The ALJ was “not persuaded that the claimant’s intense episodes of pain have been so frequent or long lasting that they have precluded all work at all exertional levels at all times material to this decision. Although the claimant has received treatment for the allegedly disabling impairments, that treatment has been essentially routine and/or conservative in nature. Additionally, the claimant has described daily activities which are not limited to the extent one would expect, given the complaints of disabling symptoms and limitations.” (R. 39-40.)

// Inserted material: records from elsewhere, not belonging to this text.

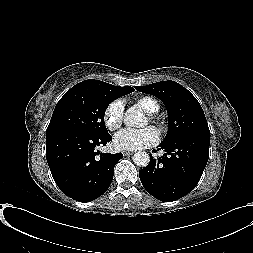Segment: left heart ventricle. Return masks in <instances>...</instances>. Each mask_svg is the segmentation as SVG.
<instances>
[{"instance_id": "left-heart-ventricle-1", "label": "left heart ventricle", "mask_w": 253, "mask_h": 253, "mask_svg": "<svg viewBox=\"0 0 253 253\" xmlns=\"http://www.w3.org/2000/svg\"><path fill=\"white\" fill-rule=\"evenodd\" d=\"M148 122H149V120L147 119L144 125H147V124H148Z\"/></svg>"}]
</instances>
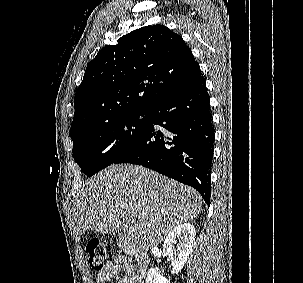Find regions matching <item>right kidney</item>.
I'll use <instances>...</instances> for the list:
<instances>
[{"mask_svg":"<svg viewBox=\"0 0 303 283\" xmlns=\"http://www.w3.org/2000/svg\"><path fill=\"white\" fill-rule=\"evenodd\" d=\"M196 230L189 223H182L175 227L163 242V250L172 263V274H178L186 264L192 252ZM178 242V243H177ZM146 283H170V280L161 276L154 268L148 271Z\"/></svg>","mask_w":303,"mask_h":283,"instance_id":"right-kidney-1","label":"right kidney"}]
</instances>
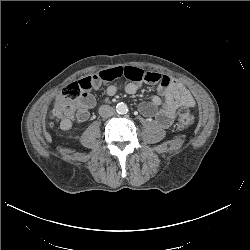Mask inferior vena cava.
<instances>
[{
  "instance_id": "inferior-vena-cava-1",
  "label": "inferior vena cava",
  "mask_w": 250,
  "mask_h": 250,
  "mask_svg": "<svg viewBox=\"0 0 250 250\" xmlns=\"http://www.w3.org/2000/svg\"><path fill=\"white\" fill-rule=\"evenodd\" d=\"M115 110L113 109V107L109 106V105H102L99 108V114L104 117H111L114 115Z\"/></svg>"
}]
</instances>
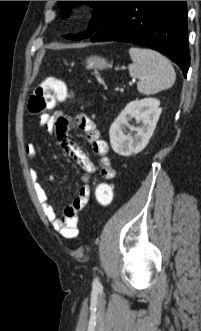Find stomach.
I'll return each mask as SVG.
<instances>
[{"instance_id":"obj_1","label":"stomach","mask_w":201,"mask_h":331,"mask_svg":"<svg viewBox=\"0 0 201 331\" xmlns=\"http://www.w3.org/2000/svg\"><path fill=\"white\" fill-rule=\"evenodd\" d=\"M86 62L89 68L105 69L110 67V64L104 58L98 56H91L87 58Z\"/></svg>"}]
</instances>
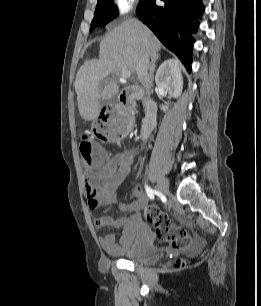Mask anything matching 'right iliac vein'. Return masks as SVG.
I'll use <instances>...</instances> for the list:
<instances>
[{"mask_svg": "<svg viewBox=\"0 0 261 306\" xmlns=\"http://www.w3.org/2000/svg\"><path fill=\"white\" fill-rule=\"evenodd\" d=\"M158 189L164 194H167L169 192L168 181L163 176H160L158 179Z\"/></svg>", "mask_w": 261, "mask_h": 306, "instance_id": "right-iliac-vein-1", "label": "right iliac vein"}]
</instances>
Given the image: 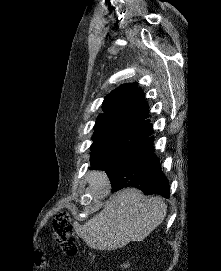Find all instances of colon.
<instances>
[{
	"instance_id": "1",
	"label": "colon",
	"mask_w": 221,
	"mask_h": 271,
	"mask_svg": "<svg viewBox=\"0 0 221 271\" xmlns=\"http://www.w3.org/2000/svg\"><path fill=\"white\" fill-rule=\"evenodd\" d=\"M52 235L65 253L70 256L78 253L79 247L76 232L72 224L71 215L68 212L64 210L55 212L52 218ZM44 257V252L37 254L36 262L42 264Z\"/></svg>"
}]
</instances>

Plaintiff’s complaints of daily pain are not contradicted by her medical history, and the ALJ’s credibility determination failed to identify any of her daily activities that are inconsistent with the level of pain claimed, let alone consistent with the ability to perform competitive work without being off task for substantial periods of time.[4] See Clifford, 227 F.3d at 870 (finding that an ALJ failed to explain how a claimant’s daily activities were inconsistent with the medical record). Indeed, the only daily activities mentioned in the ALJ’s opinion were cooking and doing housework at her own pace, walking her dog, and sitting for fifteen to twenty minutes at a time and walking slowly for two blocks. The ALJ also noted that Stark had trouble sleeping due to an inability to lie flat, increased difficulty standing and moving around or performing personal care and household chores, and rarely drove due to the side effects of her medication. It is unclear which of these daily activities led the ALJ to conclude that Stark could stand and walk for up to two hours in an eight-hour workday without being off task. On remand, the ALJ is directed to more thoroughly analyze Plaintiff’s complaints of pain and the side effects of her medications, as they relate to her ability to perform even sedentary work.


For the foregoing reasons, Plaintiffs motion for summary judgment [Doc. No. 15] is granted in part and denied in part, and the Commissioner’s cross-motion for summary judgment [Doc. No. 22] is denied. The Court finds that this matter should be remanded to the Commissioner for further proceedings consistent with this Order.